Hasan Yıldırım, Dicle Yıldırım karakoldan eve geldikten sadece 20 dakika sonra eve gelerek, tehdit etti, silahlı saldırı düzenledi.
Genç kadın, yaşadıklarını şöyle anlattı: “Eve geldikten 20 dakika sonra kuzenimin eşi geldi, kapıyı açtım. Bir baktım arkasında Hasan var. Tartışmaya başladık. O ara kardeşim araya girdi, kardeşime silahı doğrulttu. Kardeşim kapıyı hızla kapatınca silahı havaya ateşlemiş oldu. Bunun üzerine polisi aradık, silah sesini duyunca hızla geldiler. Ama o kaçtı. Polis, ‘Akşam evine baskın yapacağız’ diyerek olay yerinden ayrıldı.”
Saldırgan hala yakalanamadı
Polis, akşam Hasan Yıldırım’ın evine baskın yaptı ancak ne ailesi, ne kendisi ne de oğlu evde bulunamadı. Genç kadını arayan polis, “Eşini evde bulamadık. Aramaya devam ediyoruz, başka yapacağımız bir şey yok. Sen sığınma evine başvuru yap. O dışarıdayken, evde kalman doğru değil” dedi.
Koruma talebi kabul edilmedi
Hala yakalanamayan Hakan Yıldırım hakkında arama kararı çıkarıldı ve 6 ay uzaklaştırma kararı verildi.
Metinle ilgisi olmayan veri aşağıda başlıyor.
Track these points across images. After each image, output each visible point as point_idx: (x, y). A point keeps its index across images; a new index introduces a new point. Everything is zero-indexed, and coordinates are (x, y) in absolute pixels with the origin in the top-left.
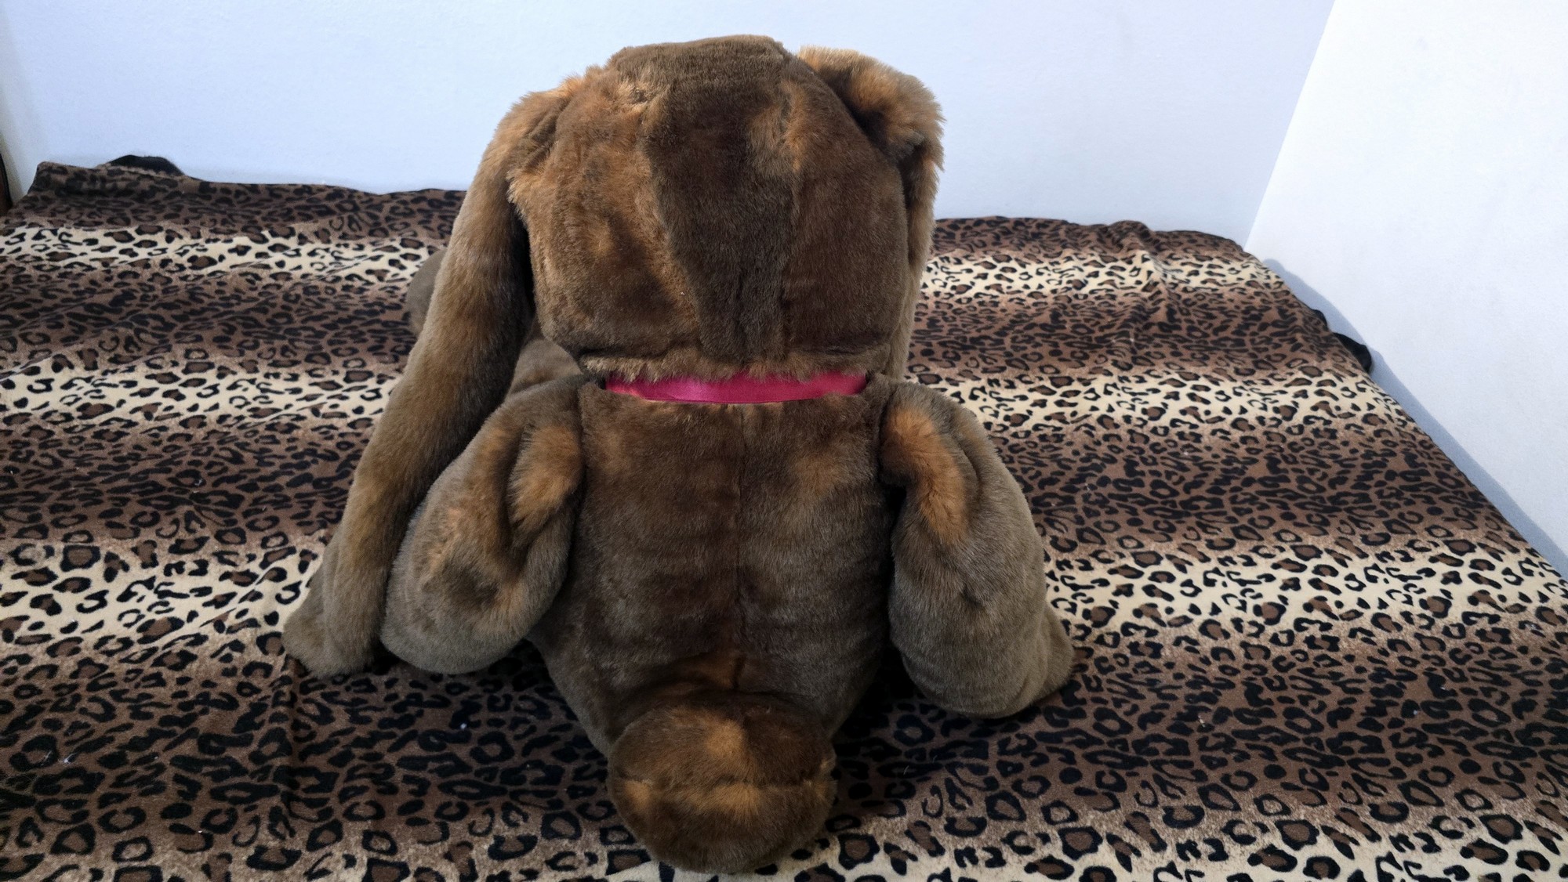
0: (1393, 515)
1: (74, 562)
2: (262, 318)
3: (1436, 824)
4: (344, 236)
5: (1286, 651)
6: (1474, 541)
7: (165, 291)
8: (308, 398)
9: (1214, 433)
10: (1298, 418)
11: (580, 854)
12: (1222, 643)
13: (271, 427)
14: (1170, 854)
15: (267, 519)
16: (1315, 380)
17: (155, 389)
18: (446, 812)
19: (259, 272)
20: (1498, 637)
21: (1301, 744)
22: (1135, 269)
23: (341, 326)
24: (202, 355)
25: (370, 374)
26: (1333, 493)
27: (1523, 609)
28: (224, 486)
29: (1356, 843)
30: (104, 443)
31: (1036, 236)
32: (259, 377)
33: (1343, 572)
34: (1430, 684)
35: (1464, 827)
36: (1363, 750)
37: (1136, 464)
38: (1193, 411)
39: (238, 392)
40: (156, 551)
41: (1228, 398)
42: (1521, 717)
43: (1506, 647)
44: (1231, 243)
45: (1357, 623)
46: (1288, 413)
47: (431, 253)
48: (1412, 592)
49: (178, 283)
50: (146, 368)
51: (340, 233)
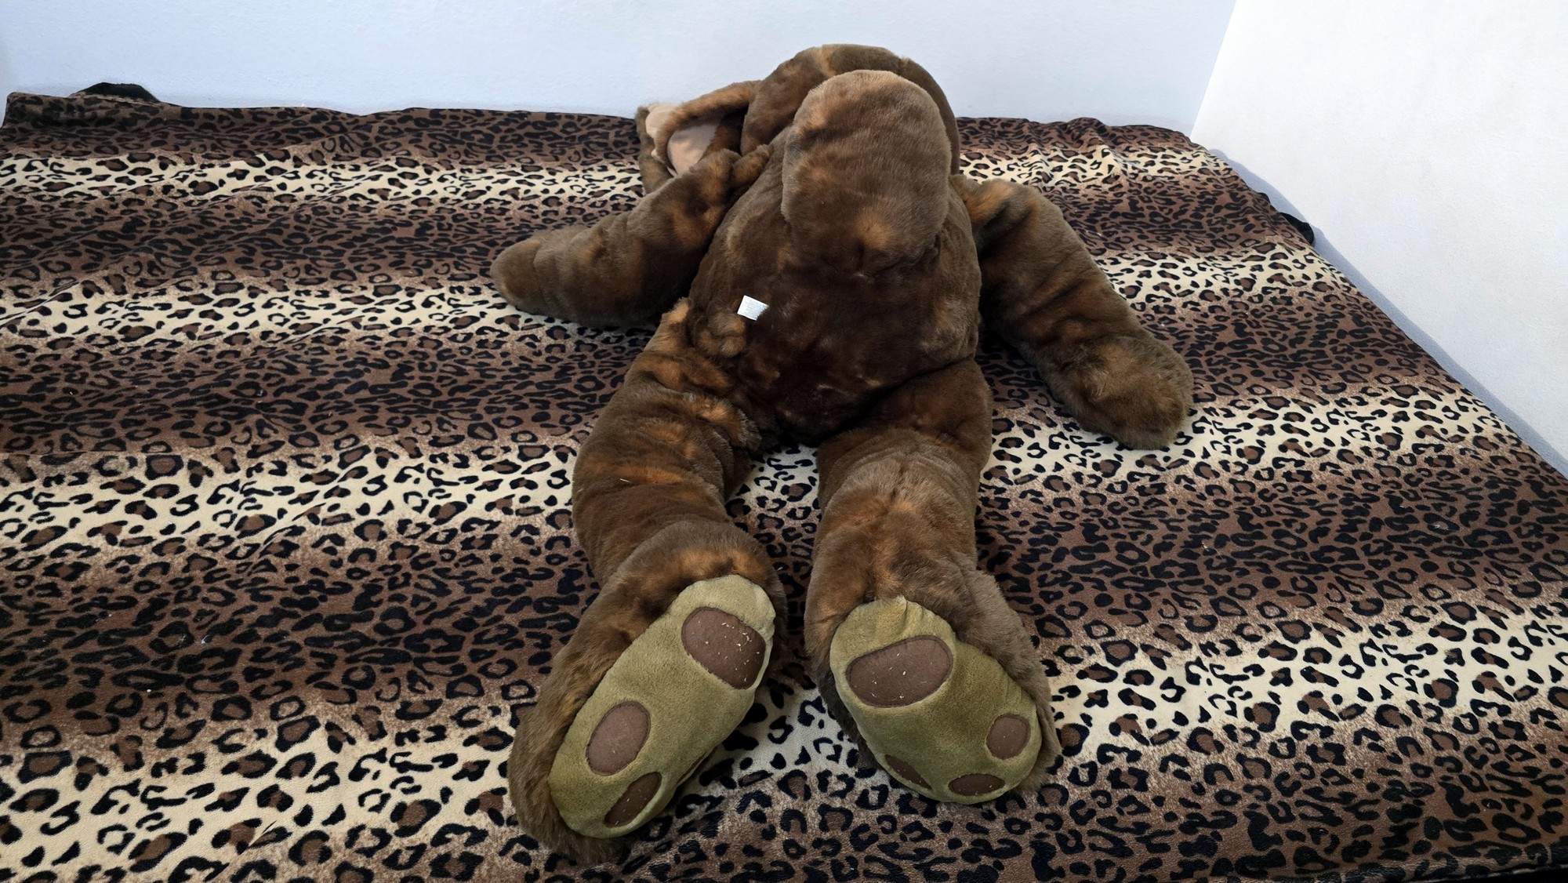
0: (1347, 367)
1: (159, 471)
2: (278, 239)
3: (1407, 612)
4: (337, 158)
5: (1268, 485)
6: (1416, 385)
7: (173, 216)
8: (342, 312)
9: (1185, 305)
10: (1257, 289)
12: (1213, 481)
13: (316, 340)
14: (1195, 652)
15: (335, 423)
16: (1269, 255)
17: (191, 310)
19: (263, 194)
20: (1444, 463)
21: (1290, 558)
22: (1095, 163)
23: (358, 244)
24: (228, 276)
25: (398, 288)
26: (1294, 351)
27: (1462, 439)
28: (285, 396)
29: (1342, 635)
31: (1002, 135)
32: (291, 295)
33: (1309, 417)
34: (1390, 504)
35: (1430, 614)
36: (1341, 559)
38: (1165, 286)
39: (274, 310)
40: (235, 457)
41: (1194, 273)
42: (1468, 526)
43: (1450, 470)
44: (1180, 135)
45: (1325, 459)
46: (1248, 285)
47: (429, 172)
48: (1368, 429)
49: (185, 208)
50: (177, 290)
51: (334, 155)
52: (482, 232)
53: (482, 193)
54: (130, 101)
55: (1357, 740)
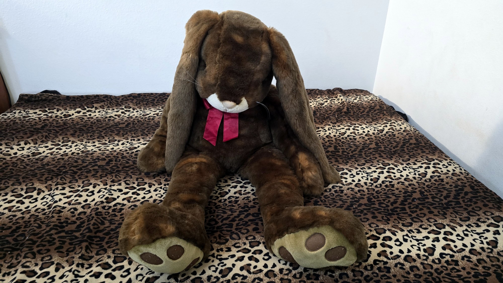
0: (411, 154)
1: (29, 192)
2: (84, 128)
3: (421, 226)
4: (108, 107)
5: (379, 189)
6: (434, 158)
7: (56, 124)
8: (97, 147)
9: (359, 138)
10: (384, 132)
12: (361, 188)
13: (86, 154)
15: (84, 176)
16: (389, 123)
17: (54, 148)
19: (84, 117)
20: (440, 181)
21: (383, 210)
22: (338, 99)
23: (107, 129)
24: (67, 138)
25: (116, 140)
26: (394, 150)
27: (448, 174)
28: (72, 169)
29: (397, 232)
30: (39, 162)
32: (84, 143)
33: (396, 168)
34: (420, 194)
35: (429, 227)
37: (338, 147)
38: (354, 133)
39: (78, 147)
40: (51, 186)
41: (364, 129)
42: (446, 199)
43: (442, 183)
44: (367, 91)
45: (400, 180)
46: (381, 131)
47: (134, 110)
48: (416, 172)
49: (60, 122)
50: (51, 143)
51: (107, 106)
52: (145, 125)
53: (148, 114)
54: (52, 94)
55: (396, 266)
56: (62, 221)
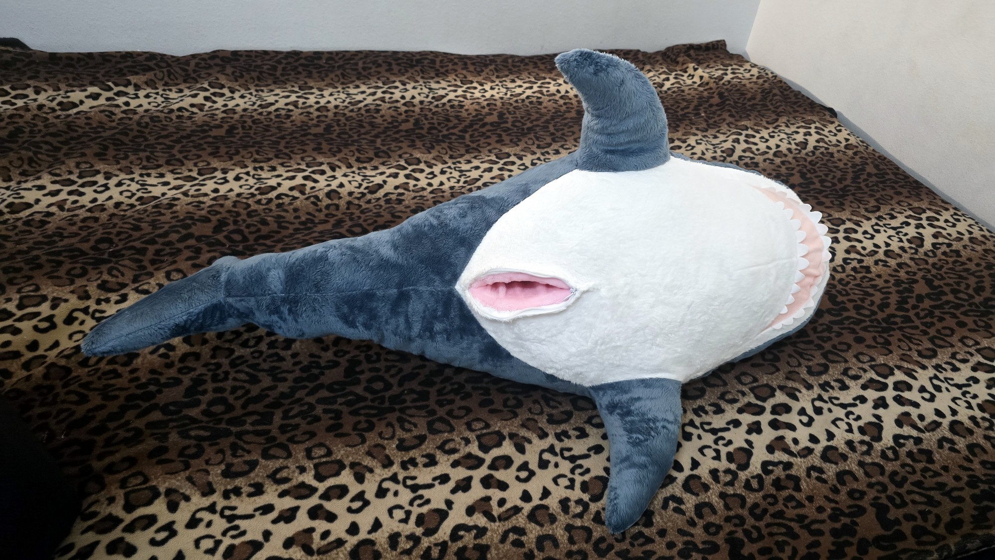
0: (877, 196)
2: (125, 139)
3: (953, 356)
4: (166, 84)
5: (843, 275)
6: (924, 207)
7: (46, 126)
8: (175, 188)
9: (765, 160)
10: (810, 147)
11: (458, 439)
13: (157, 207)
14: (817, 390)
16: (812, 127)
17: (61, 190)
18: (360, 427)
19: (113, 109)
20: (954, 254)
21: (868, 323)
22: (690, 75)
23: (185, 141)
24: (88, 165)
25: (215, 170)
26: (842, 186)
27: (961, 239)
28: (132, 244)
29: (916, 372)
30: (33, 228)
32: (136, 177)
33: (860, 230)
34: (926, 284)
35: (969, 357)
36: (902, 322)
38: (750, 150)
39: (124, 188)
41: (767, 140)
42: (980, 295)
43: (960, 259)
45: (877, 257)
46: (803, 145)
47: (232, 92)
48: (901, 235)
49: (55, 121)
50: (50, 177)
51: (163, 82)
52: (274, 130)
53: (272, 104)
54: (10, 49)
55: (941, 446)
56: (144, 380)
Dicle Yıldırım’ın koruma talebi yerine getirilmedi ancak, her hangi bir saldırı durumunda genç kadının karakola çağrı bırakılması üzerine anında polisin olay yerine gelmesi sağlanacak.
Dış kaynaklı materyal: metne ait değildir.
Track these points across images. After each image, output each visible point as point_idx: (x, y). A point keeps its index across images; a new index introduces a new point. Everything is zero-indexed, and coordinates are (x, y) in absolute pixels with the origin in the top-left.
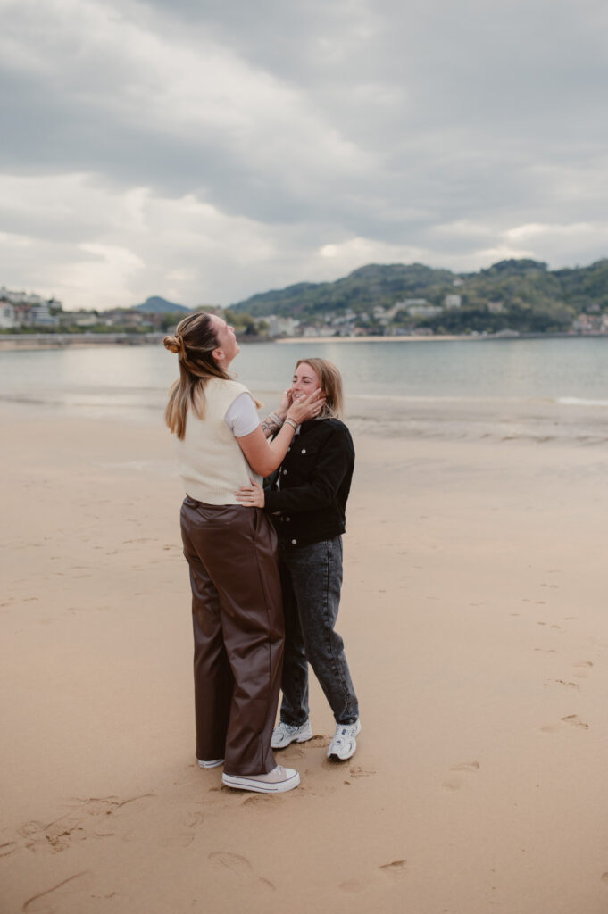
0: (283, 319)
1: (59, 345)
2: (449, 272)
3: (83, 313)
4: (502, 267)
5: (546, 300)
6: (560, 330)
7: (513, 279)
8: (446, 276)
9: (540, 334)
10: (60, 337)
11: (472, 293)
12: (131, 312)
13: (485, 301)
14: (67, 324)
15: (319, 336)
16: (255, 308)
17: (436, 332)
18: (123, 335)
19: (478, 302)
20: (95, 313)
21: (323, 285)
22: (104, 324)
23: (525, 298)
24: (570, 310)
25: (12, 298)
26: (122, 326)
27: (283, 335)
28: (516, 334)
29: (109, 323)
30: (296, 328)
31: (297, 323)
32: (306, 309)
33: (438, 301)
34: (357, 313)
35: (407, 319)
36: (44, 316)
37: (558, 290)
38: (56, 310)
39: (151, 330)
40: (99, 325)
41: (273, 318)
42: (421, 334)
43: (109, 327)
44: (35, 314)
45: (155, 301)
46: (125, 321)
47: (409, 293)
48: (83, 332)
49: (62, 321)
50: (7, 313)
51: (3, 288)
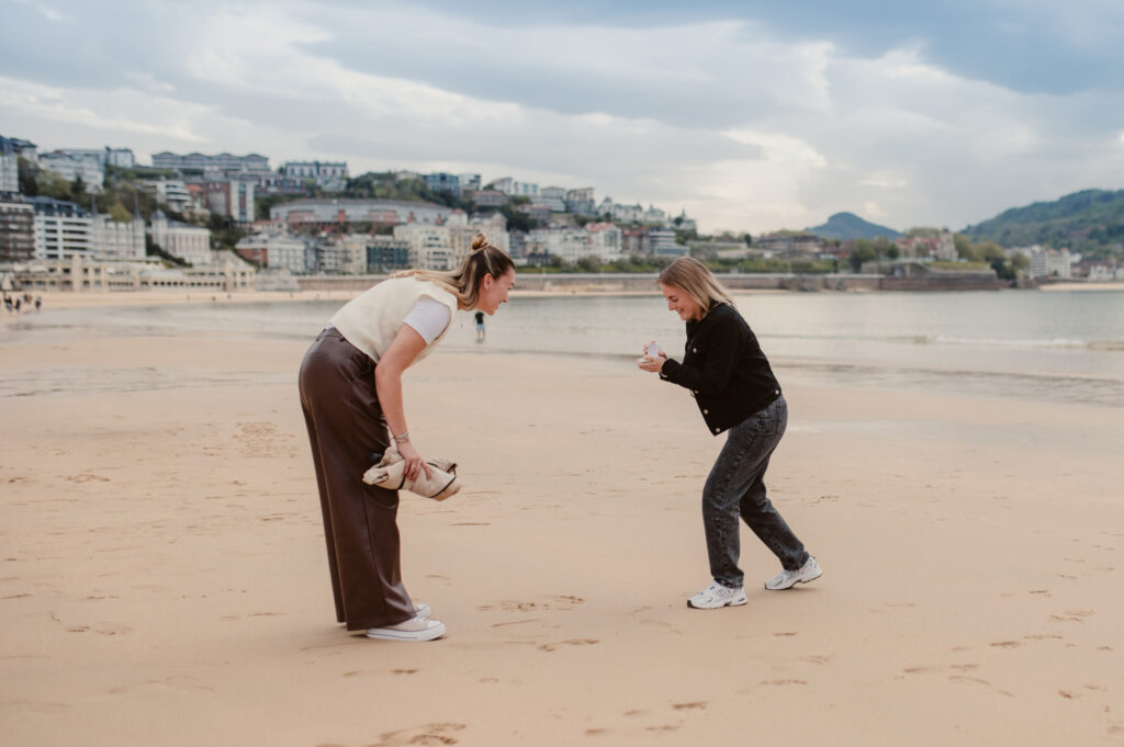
0: (1052, 252)
3: (727, 238)
12: (803, 238)
15: (1114, 280)
16: (1008, 233)
20: (748, 239)
22: (761, 255)
25: (620, 214)
26: (788, 262)
27: (1053, 278)
29: (768, 255)
30: (1074, 265)
31: (1077, 258)
32: (1093, 235)
36: (667, 241)
38: (685, 233)
39: (835, 266)
40: (751, 258)
41: (1037, 248)
43: (768, 262)
44: (654, 240)
45: (844, 220)
46: (793, 253)
48: (727, 271)
49: (695, 251)
50: (611, 239)
51: (608, 200)
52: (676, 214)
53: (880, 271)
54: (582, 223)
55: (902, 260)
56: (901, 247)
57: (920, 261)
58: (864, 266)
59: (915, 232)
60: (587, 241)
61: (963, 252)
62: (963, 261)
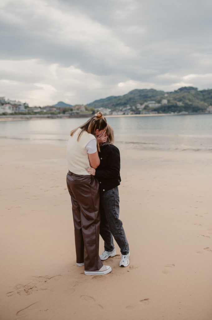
0: (105, 109)
1: (28, 119)
2: (163, 92)
3: (36, 107)
4: (182, 89)
5: (197, 101)
6: (203, 111)
7: (186, 94)
8: (162, 93)
9: (195, 113)
10: (28, 116)
11: (171, 99)
12: (52, 107)
13: (176, 101)
14: (30, 112)
15: (118, 115)
16: (95, 105)
17: (159, 113)
18: (50, 115)
19: (173, 102)
20: (40, 107)
21: (119, 97)
22: (43, 111)
23: (190, 100)
24: (206, 104)
25: (11, 103)
26: (49, 112)
28: (187, 113)
29: (45, 111)
30: (109, 112)
31: (110, 110)
32: (113, 105)
33: (159, 102)
34: (131, 106)
35: (148, 108)
36: (22, 109)
37: (202, 97)
38: (26, 107)
39: (59, 113)
40: (41, 112)
41: (102, 108)
42: (153, 114)
43: (45, 113)
44: (19, 108)
45: (61, 103)
46: (50, 110)
47: (149, 99)
48: (36, 114)
49: (28, 110)
50: (10, 108)
51: (8, 99)
52: (24, 102)
53: (69, 114)
54: (3, 104)
55: (74, 111)
56: (73, 109)
57: (78, 111)
58: (66, 113)
59: (76, 106)
60: (4, 109)
61: (86, 109)
62: (87, 111)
“O günleri yaşamak istemiyorum”
Dava tarihinin netleşmesini bekleyen Dicle Yıldırım, “Ben artık o günleri yaşamak istemiyorum. Çocuğum var. Tek isteğim çocuğumu alıp, bu süreçten en az şekilde zararla kurtulmasını sağlamak. Zaten yıllarca çalışıp kendi ayaklarımın üzerinde durdum. Evin kirasını, faturalarını ben ödedim, çocuğuma ben baktım. O evde oturup bir de üzerine bana zulüm uyguladı. O günleri yaşamak istemiyorum” diyerek, boşanmakta kararlı olduğunu söyledi.